Vitamins, calcium, and magnesium
Some studies suggest that taking a daily multi-vitamin containing folic acid, or folate, may lower colorectal cancer risk, but not all studies have found this. In fact, some studies have hinted that folic acid might help existing tumors grow. More research is needed in this area.
Some studies have suggested that vitamin D, which you can get from sun exposure, in certain foods, or in a vitamin pill, might lower colorectal cancer risk. Because of concerns that excess sun exposure can cause skin cancer, most experts do not recommend this as a way to lower colorectal cancer risk at this time. More studies are needed to determine if vitamin D can help prevent colorectal cancer.

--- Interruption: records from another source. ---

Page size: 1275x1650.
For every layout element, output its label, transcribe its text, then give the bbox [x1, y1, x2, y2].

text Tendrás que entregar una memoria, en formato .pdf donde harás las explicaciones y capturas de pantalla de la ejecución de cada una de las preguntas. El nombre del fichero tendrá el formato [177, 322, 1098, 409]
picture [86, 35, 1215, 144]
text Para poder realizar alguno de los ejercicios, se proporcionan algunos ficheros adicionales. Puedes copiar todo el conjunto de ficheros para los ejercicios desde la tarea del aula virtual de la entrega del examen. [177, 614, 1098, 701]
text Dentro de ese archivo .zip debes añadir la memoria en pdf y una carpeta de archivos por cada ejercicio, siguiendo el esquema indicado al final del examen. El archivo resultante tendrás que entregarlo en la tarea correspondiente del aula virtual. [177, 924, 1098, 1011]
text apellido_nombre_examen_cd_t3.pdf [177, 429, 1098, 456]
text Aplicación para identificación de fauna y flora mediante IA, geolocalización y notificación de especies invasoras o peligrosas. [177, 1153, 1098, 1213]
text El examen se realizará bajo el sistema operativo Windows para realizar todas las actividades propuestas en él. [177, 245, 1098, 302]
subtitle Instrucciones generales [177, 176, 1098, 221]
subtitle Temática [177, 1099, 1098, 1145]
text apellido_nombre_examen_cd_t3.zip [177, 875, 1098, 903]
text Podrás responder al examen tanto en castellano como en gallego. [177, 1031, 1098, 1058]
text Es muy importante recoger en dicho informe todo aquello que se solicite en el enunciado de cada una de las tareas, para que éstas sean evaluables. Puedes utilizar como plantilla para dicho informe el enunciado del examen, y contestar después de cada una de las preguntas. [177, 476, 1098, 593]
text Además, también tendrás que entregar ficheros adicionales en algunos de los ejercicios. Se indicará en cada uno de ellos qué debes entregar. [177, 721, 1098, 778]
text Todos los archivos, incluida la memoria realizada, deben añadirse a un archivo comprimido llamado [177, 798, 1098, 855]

Low levels of dietary calcium have been linked with an increased risk of colorectal cancer in some studies. Other studies suggest that increasing calcium intake may lower colorectal cancer risk. Calcium is important for a number of health reasons aside from possible effects on cancer risk. But because of the possible increased risk of prostate cancer in men with high calcium intake, the American Cancer Society does not recommend increasing calcium intake specifically to try to lower colorectal cancer risk.
Calcium and vitamin D might work together to reduce colorectal cancer risk, as vitamin D aids in the body’s absorption of calcium. Still, not all studies have found that supplements of these nutrients reduce risk.
A few studies have found a possible link between a diet that's high in magnesium and reduced colorectal cancer risk, especially among women. More research is needed to determine if this link exists.
Non-steroidal anti-inflammatory drugs (NSAIDs)
Many studies have found that people who regularly take aspirin or other non-steroidal anti-inflammatory drugs (NSAIDs), such as ibuprofen (Motrin, Advil) and naproxen (Aleve), have a lower risk of colorectal cancer and polyps.
But aspirin and other NSAIDs can cause serious or even life-threatening side effects, such as bleeding from stomach irritation or stomach ulcers, which may outweigh the benefits of these medicines for the general public. For this reason, most experts don’t recommend taking NSAIDs just to lower colorectal cancer risk if you are someone at average risk.
Still, for some people in their 50s who have a high risk of heart disease, where low-dose aspirin is found to be beneficial, the aspirin may also have the added benefit of reducing the risk of colorectal cancer.
Because aspirin or other NSAIDs can have serious side effects, check with your doctor before starting any of them on a regular basis.
Hormone replacement therapy for women
Taking estrogen and progesterone after menopause (sometimes called menopausal hormone therapy or combined hormone replacement therapy) may reduce a woman’s risk of developing colorectal cancer, but cancers found in women taking these hormones after menopause may be at a more advanced stage.
Because taking estrogen and progesterone after menopause can also increase a woman’s risk of heart disease, blood clots, and cancers of the breast and lung, it's not commonly recommended just to lower colorectal cancer risk.
If you're considering using menopausal hormone therapy, be sure to discuss the pros and cons with your doctor.